Question

Mathematical expression for ${{\text{t}}_{{\text{1/4}}}}$i.e., when ${{\text{(1/4)}}^{{\text{th}}}}$ reaction is over following first order kinetics can be given by:
A. ${{\text{t}}_{{\text{1/4}}}} = \,\dfrac{{2.303}}{k}\log 4$
B. ${{\text{t}}_{{\text{1/4}}}} = \,\dfrac{{2.303}}{k}\log \dfrac{1}{4}$
C. ${{\text{t}}_{{\text{1/4}}}} = \,\dfrac{{2.303}}{k}\log 2$
D. ${{\text{t}}_{{\text{1/4}}}} = \,\dfrac{{2.303}}{k}\log \dfrac{4}{3}$

Answer 1

The first-order reaction is the reaction in which the rate of reaction is directly proportional to the concentration of the reactant. At one/ fourth life time means at ${{\text{t}}_{{\text{1/4}}}}$time $1/4$ of the initial concentration of the reactant is consumed.

Formula used: $k\,\, = \,\dfrac{{2.303}}{t}\log \dfrac{{{A_ \circ }}}{{{A_x}}}$

Complete answer:
As we known the first-order rate constant formula is,
${\text{k}}\,\,{\text{ = }}\,\dfrac{{\text{1}}}{{\text{t}}}{\text{ln}}\dfrac{{{{\text{A}}_{\text{o}}}}}{{{{\text{A}}_{\text{x}}}}}$
We can multiply the expression from $2.303$ to convert ln into log.
${\text{k}}\,\,{\text{ = }}\,\dfrac{{{\text{2}}{\text{.303}}}}{{\text{t}}}{\text{log}}\dfrac{{{{\text{A}}_{\text{o}}}}}{{{{\text{A}}_{\text{x}}}}}$
where,
$k$ is the first-order rate constant. Unit of first order rate constant is ${\text{tim}}{{\text{e}}^{ - 1}}$.
$t$ is the time.
${{\text{A}}_{\text{o}}}$ is the initial concentration of the reactant.
${{\text{A}}_{\text{x}}}$ is the concentration of the reactant left at time $t$.
The initial concentration of the reactant is not given, so we can assume that the initial concentration of the reactant is $1$.
At time ${{\text{t}}_{{\text{1/4}}}}$the concentration of the reactant consumed is $1/4$.
So, the left concentration of reactant will be Initial-consumed
So,
${{\text{A}}_{\text{x}}} = \,1 - \dfrac{1}{4}$
${{\text{A}}_{\text{x}}}\,{\text{ = }}\,\dfrac{{\text{3}}}{{\text{4}}}$ $\,$
We can use the first-order rate constant formula to determine the rate constant as follows:
On substituting $3/4$ for ${{\text{A}}_{\text{x}}}$and $1$ for ${{\text{A}}_{\text{o}}}$.
$\Rightarrow k\,\, = \,\dfrac{{2.303}}{{{t_{1/4}}}}\log \dfrac{1}{{3/4}}$
$\Rightarrow k\,\, = \,\dfrac{{2.303}}{{{t_{1/4}}}}\log \dfrac{4}{3}$
Rearrange the above expression for ${{\text{t}}_{{\text{1/4}}}}$ as follows:
$\Rightarrow{{\text{t}}_{{\text{1/4}}}}\,\,{\text{ = }}\,\dfrac{{{\text{2}}{\text{.303}}}}{{\text{k}}}{\text{log}}\dfrac{{\text{4}}}{{\text{3}}}$
So, the above formula represents the $1/4$ life of a reaction.

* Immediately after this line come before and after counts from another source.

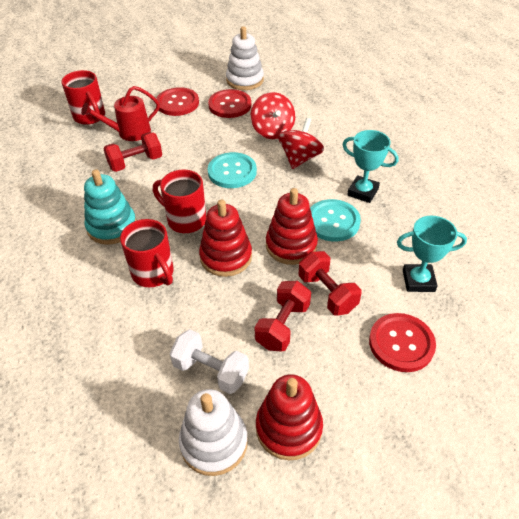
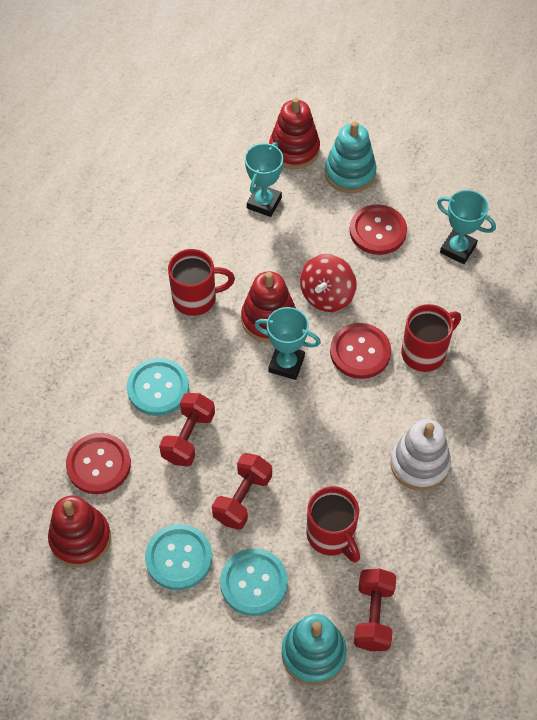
red spinning top: 2 -> 1
red watering can: 1 -> 0
turquoise button: 2 -> 3
turquoise stacking toy: 1 -> 2
turquoise trophy: 2 -> 3
white dumbbell: 1 -> 0
white stacking toy: 2 -> 1

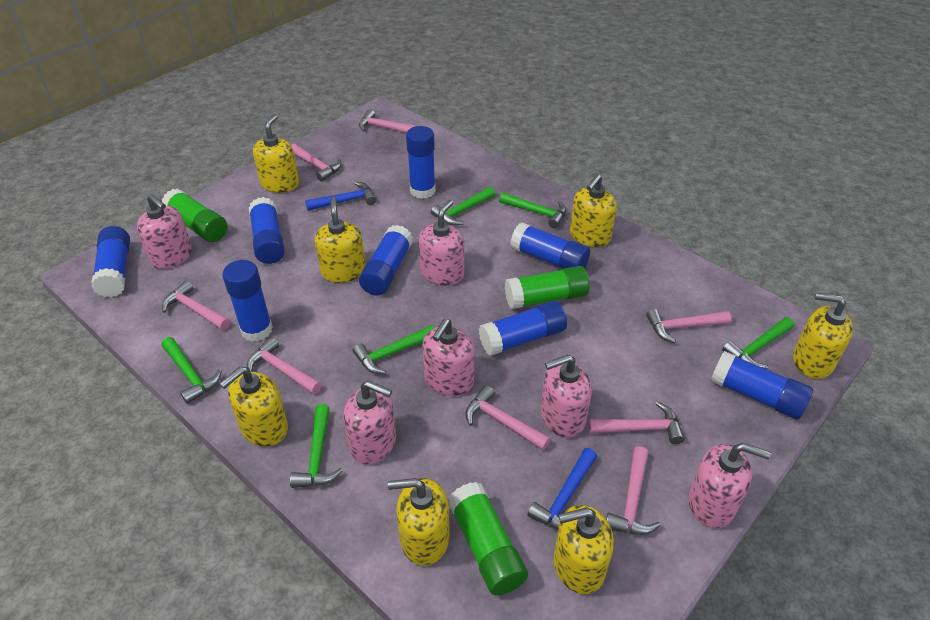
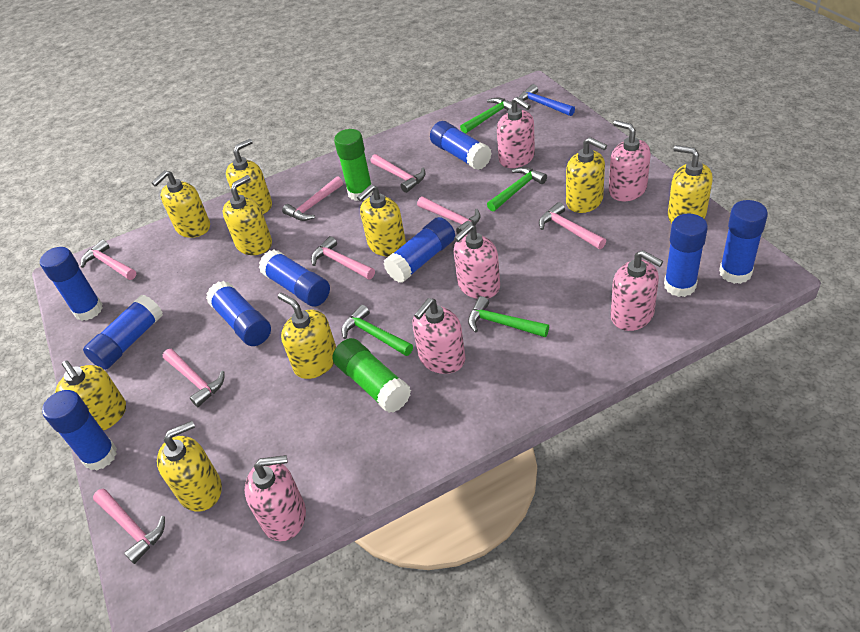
blue glue stick: 8 -> 9
blue hammer: 2 -> 1
green glue stick: 3 -> 2
green hammer: 6 -> 4
yellow soap dispenser: 7 -> 9

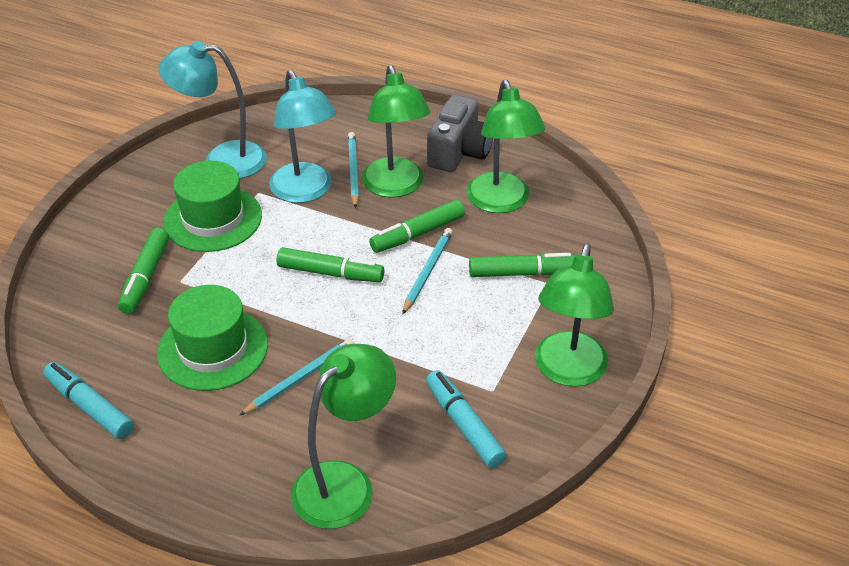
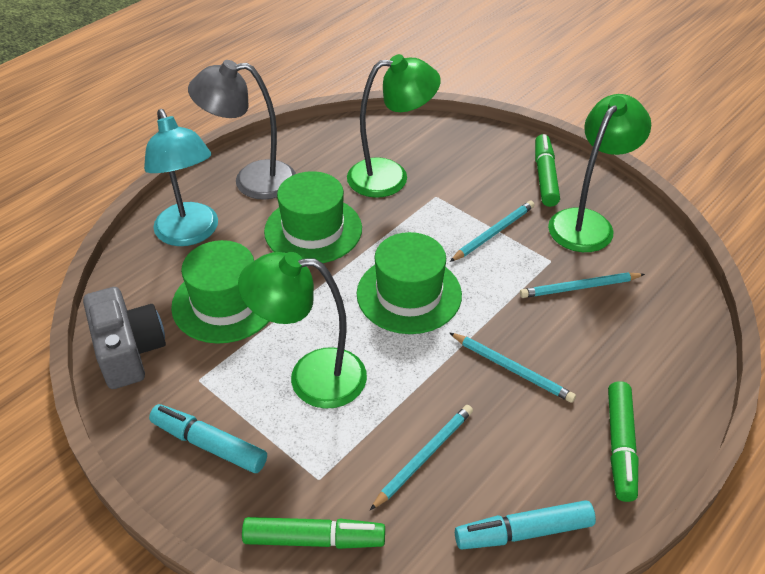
green hat: 2 -> 3
green lamp: 4 -> 3
green marker: 4 -> 3
grey lamp: 0 -> 1
turquoise lamp: 2 -> 1
turquoise pencil: 3 -> 4

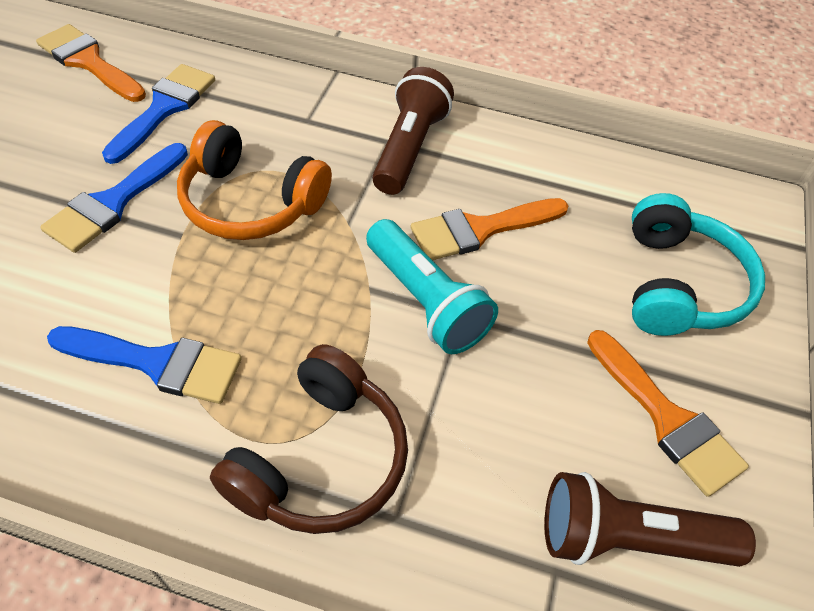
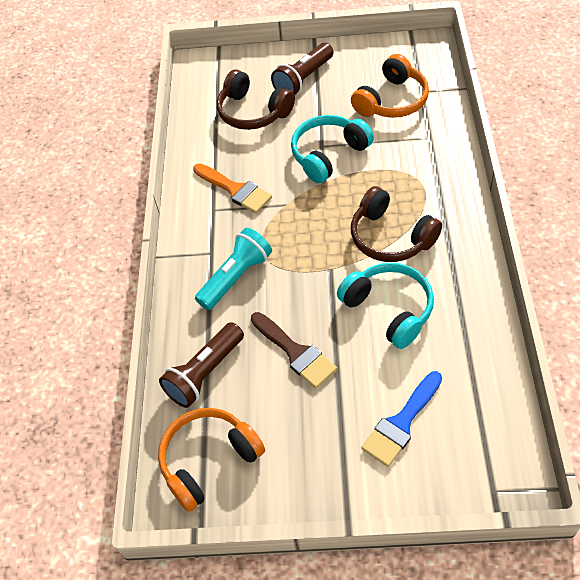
blue brush: 3 -> 1
brown brush: 0 -> 1
brown headphones: 1 -> 2
orange brush: 3 -> 1
orange headphones: 1 -> 2
turquoise headphones: 1 -> 2

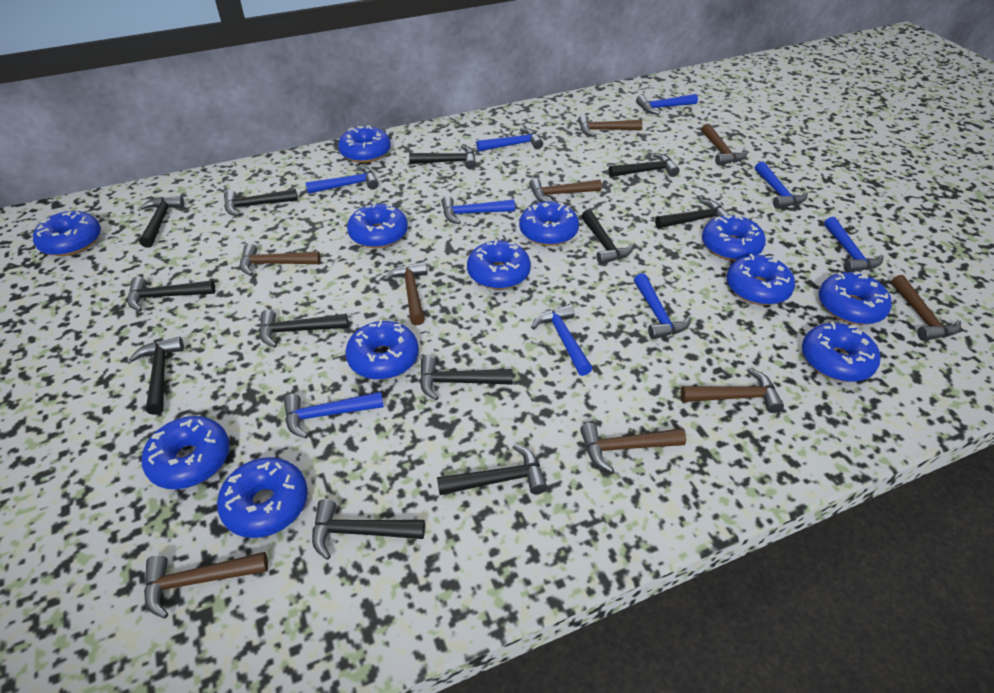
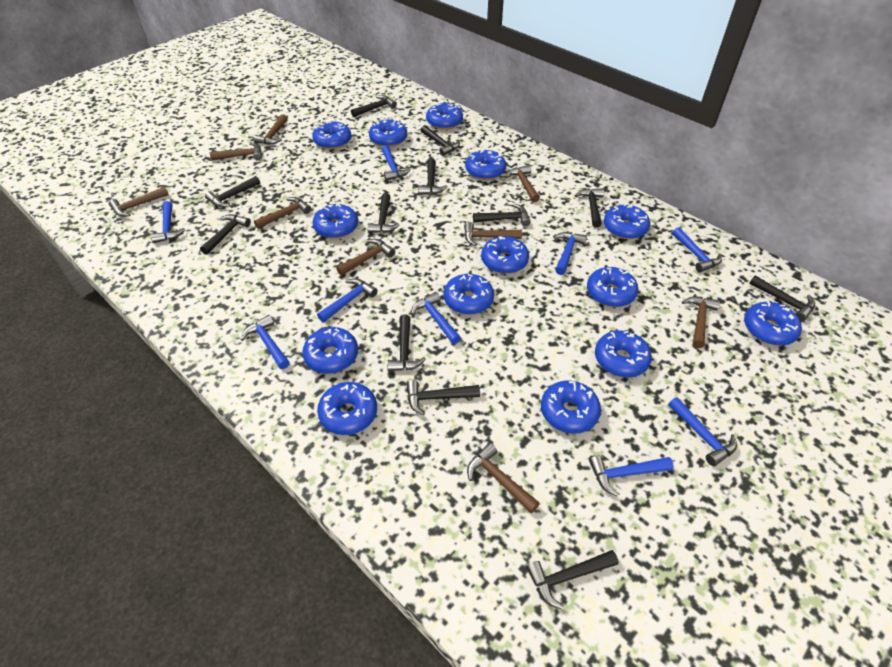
blue donut: 12 -> 14

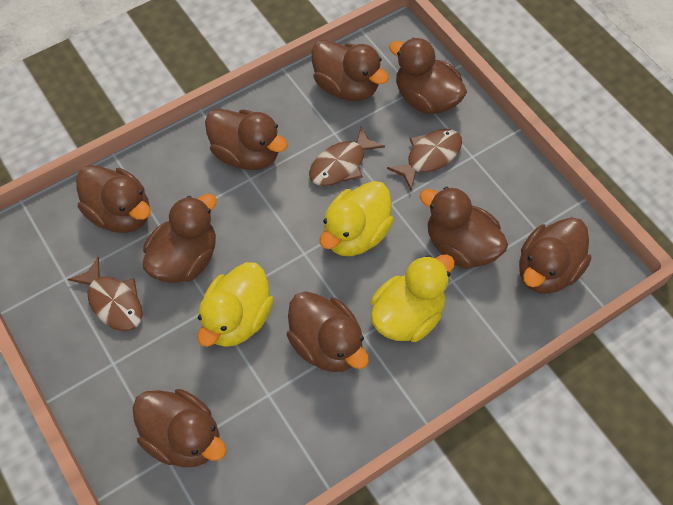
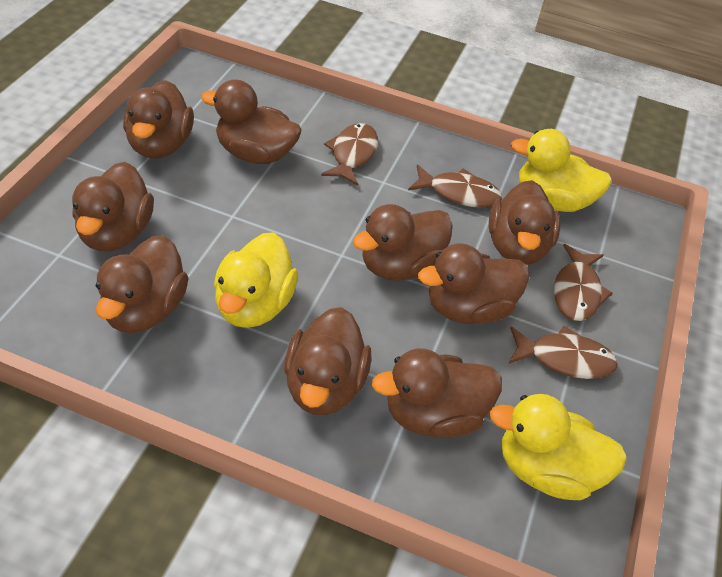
brown fish: 3 -> 4

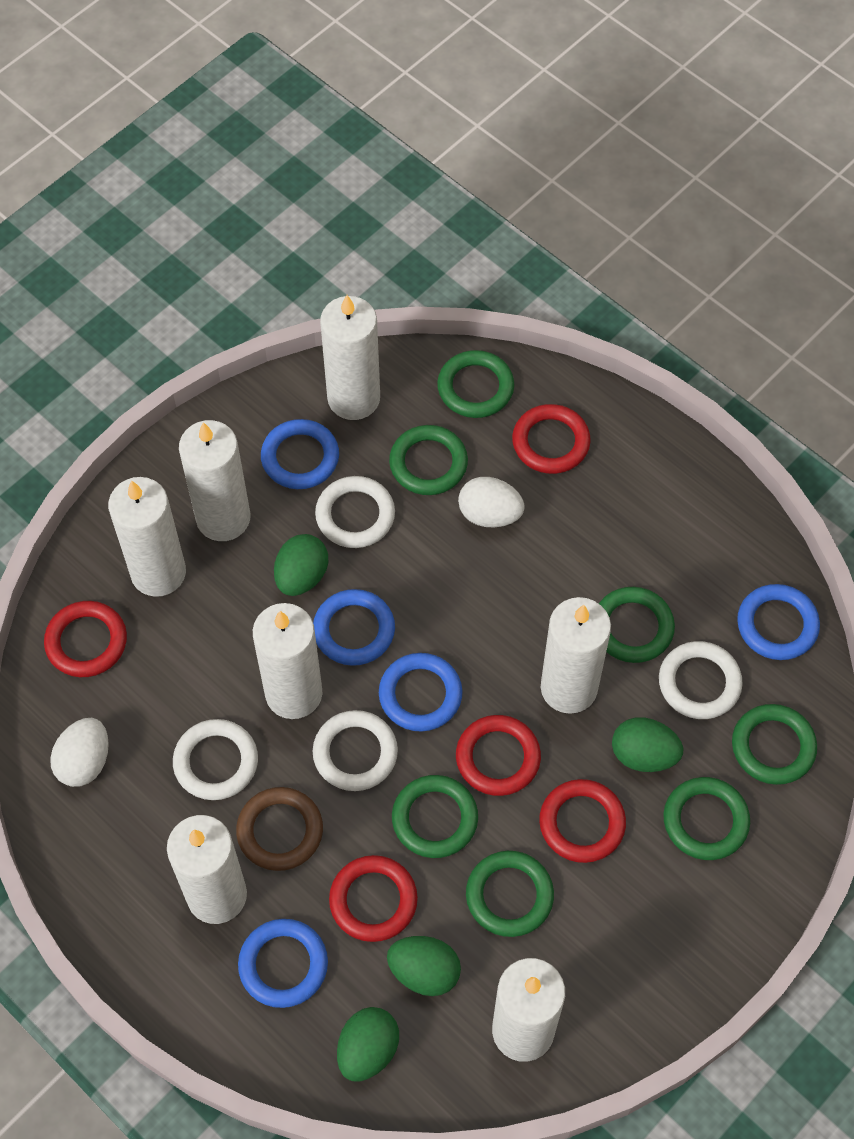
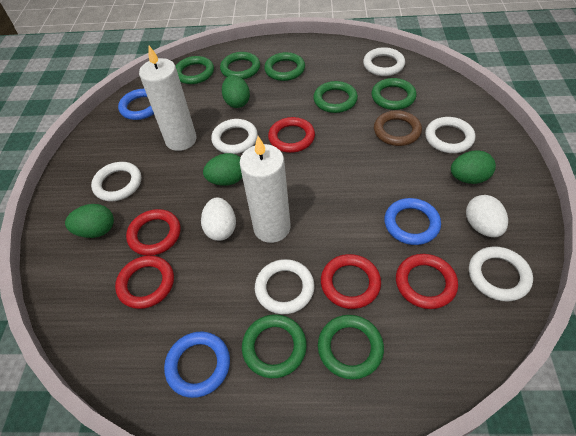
blue ring: 5 -> 3
white candle: 7 -> 2
white ring: 4 -> 6

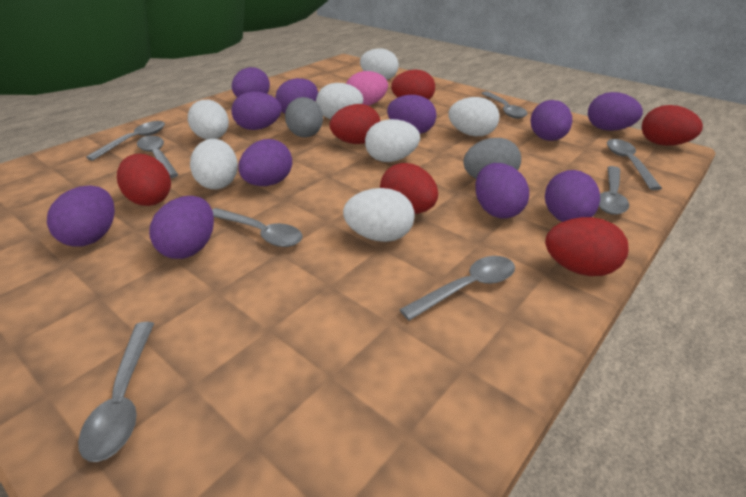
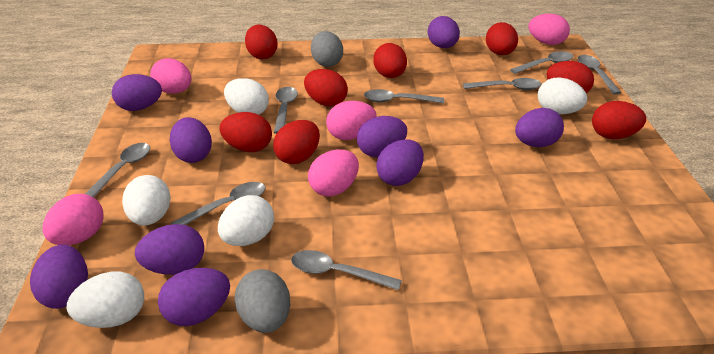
pink egg: 1 -> 5
purple egg: 11 -> 9
red egg: 6 -> 8
white egg: 7 -> 5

**Therefore, option (D) ${{\text{t}}_{{\text{1/4}}}}\,\,{\text{ = }}\,\dfrac{{{\text{2}}{\text{.303}}}}{{\text{k}}}{\text{log}}\dfrac{{\text{4}}}{{\text{3}}}$ is correct.

Note:**
The ${{\text{A}}_{\text{x}}}$ shows the concentration of the reactant left. If the initial concentration is not given then we can use $1$ or $100$ if the concentrations are given in percent for initial concentration of reactant. The formula includes the concentration of the reactant left, so subtract the concentration of product from an initial concentration of reactant to get the concentration of the reactant left. Just like ${{\text{t}}_{{\text{1/4}}}}$, ${{\text{t}}_{{\text{1/2}}}}$represents the time when half of the reactant is consumed or we can say half of the reactant remains left. ${{\text{t}}_{{\text{1/2}}}}$ is the half-life of the reaction.